= Moret Law =

Form of freedom of wombs implemented by Spain in Cuba and Puerto Rico

The Moret Law was a form of freedom of wombs, which was implemented by Spain in Cuba and Puerto Rico, and named after Segismundo Moret who was Spain's Minister of Overseas Territories at the time. This law implemented the abolition of slavery incrementally in Spain's Caribbean colonies. It drew from older Later American manumission traditions such as the way favorite slaves have been previously liberated under certain conditions.

== History ==
Latin America was one of the last holdouts of slavery in the Americas but after the United States Civil War in 1865, international pressure forced Spain to end slavery. Slavery was never formally abolished in Spain itself, but had gradually declined into insignificance there by the early-mid nineteenth century. The Moret Law was approved in Spain on July 4, 1870 for application in Cuba and later Puerto Rico, with other colonies following. This development was mainly attributed to the efforts of Moret, Roman Baldorioty de Castro, Luis Padial, and Julio Vizcarrondo. Spain also passed the law with the desire to preempt the independence movement in the colonies.

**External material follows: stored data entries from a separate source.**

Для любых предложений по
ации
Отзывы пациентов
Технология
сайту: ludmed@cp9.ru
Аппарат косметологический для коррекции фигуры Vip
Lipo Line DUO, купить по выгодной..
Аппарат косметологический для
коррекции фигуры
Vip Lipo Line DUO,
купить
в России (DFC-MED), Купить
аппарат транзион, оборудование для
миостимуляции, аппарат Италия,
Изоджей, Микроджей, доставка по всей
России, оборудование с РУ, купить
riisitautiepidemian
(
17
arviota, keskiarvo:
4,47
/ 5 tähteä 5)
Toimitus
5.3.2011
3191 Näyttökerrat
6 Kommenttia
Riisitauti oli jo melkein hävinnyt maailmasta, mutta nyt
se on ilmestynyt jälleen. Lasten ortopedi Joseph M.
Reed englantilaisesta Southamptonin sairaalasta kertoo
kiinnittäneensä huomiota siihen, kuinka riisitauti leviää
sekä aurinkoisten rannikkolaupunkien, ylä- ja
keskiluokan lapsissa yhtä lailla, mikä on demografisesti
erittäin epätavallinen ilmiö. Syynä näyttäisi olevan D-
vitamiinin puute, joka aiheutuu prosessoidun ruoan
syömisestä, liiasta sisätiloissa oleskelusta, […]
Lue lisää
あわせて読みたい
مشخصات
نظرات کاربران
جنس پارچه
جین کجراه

The law granted freedom to children born to enslaved mothers after September 18, 1868, a date chosen to honor of the liberal revolution that swept Spain in 1869. The Moret Law was made to not only grant a free womb for enslaved women, but it was also made to ensure that children were not separated from their mothers if they were under 14 years old. The women use the Moret Law for their benefits and to help influence other enslaved women in the neighborhoods where they reside. It also freed slaves who served in the Spanish army (particularly those who fought in the Ten Years' War in Cuba), slaves over 60 years old (along with slaves who turned 60 thereafter), and slaves who were owned by the Spanish government. The Spanish government compensated slave owners 125 pesetas for each slave emancipated under the Moret Law. Slavery was abolished for Puerto Rico (but not for Cuba) in 1873 and finally, without exceptions, in 1886.